If you have multiple GPUs, you can easily leverage them by simply specifying how many GPUs you have in the `Run Training` tab. With it, it'll divide out the workload by splitting the batches to work on among the pool (at least, my understanding). Your training configuration will also be modified to better suit multi-GPU training (namely, using the `adamw_zero` optimizer over the `adamw` one, per the comment suggesting to use it for distributed training, although I have my doubts on this being right).
If you have multiple GPUs, you can easily leverage them by simply specifying how many GPUs you have in the `Run Training` tab. With it, it'll divide out the workload by splitting the batches to work on among the pool (at least, my understanding).

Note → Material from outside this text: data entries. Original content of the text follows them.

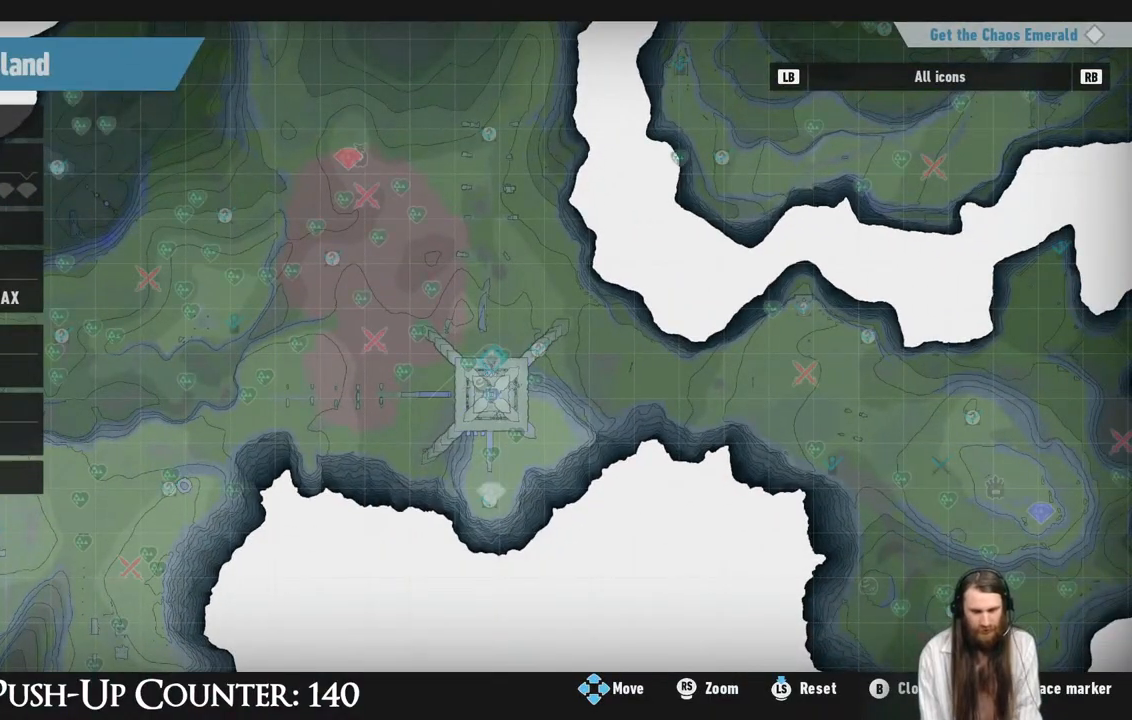
{"buttons": [], "left_stick": "center", "right_stick": "center", "events": []}
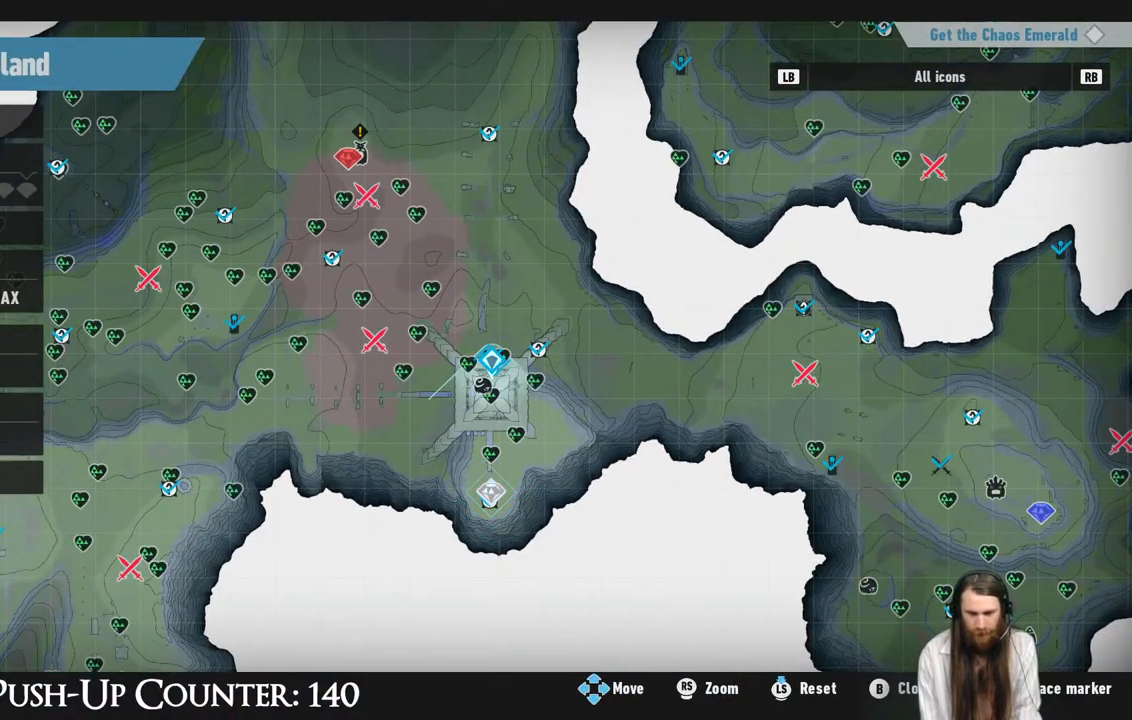
{"buttons": [], "left_stick": "center", "right_stick": "center", "events": []}
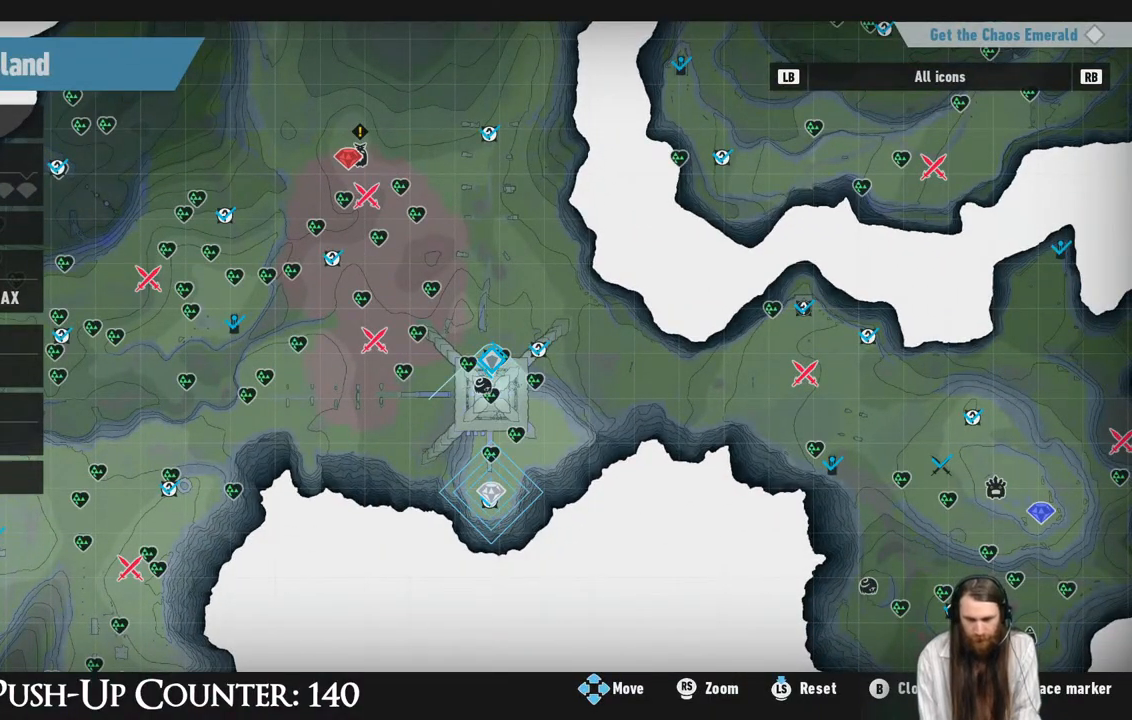
{"buttons": [], "left_stick": "center", "right_stick": "center", "events": []}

However, training large datasets (several thousand+ lines) seems to introduce some instability (at least with ROCm backends). I've had so, so, so, ***so*** many headaches over the course of a week trying to train a large data:
* initially, I was able to leverage insane batch sizes with proportionally insane gradient accumulation sizes (I think something like bs=1024, ga=16) for a day, and recreating configurations with those values will bring about instability (after one epoch it'll crash Xorg and I can never catch if it's from a system OOM). This could just be from additional adjustments, however.
* worker processes count need to be reduced, as it spawns more processes for each GPU, leading to more system RAM pressure. If you have tons and tons of VRAM, you shouldn't worry (something like 1.5X your combined VRAM size should be fine).
* using a rather conservative (~2%) validation dataset size will cause the GPUs to crash, or time out.
* I believe a finished GPU will block until the other GPU finishes its data, even with GPUs at near-parity, it allegedly offers some delay (efficacy of a remedy to this is still being tested)
* at least for CosineAnnealingLR, it does not seem to step down when using multiple GPUs.
* it's very, very easy to fuck it up where the text model trains "better" (relatively) compared to the mel (not good).
* there *may* be additional configuration changes needed for it, but some hints just cause more harm than good.
Smaller workloads seem to not have these egregious issues (a few hundred lines), at least in my recent memory.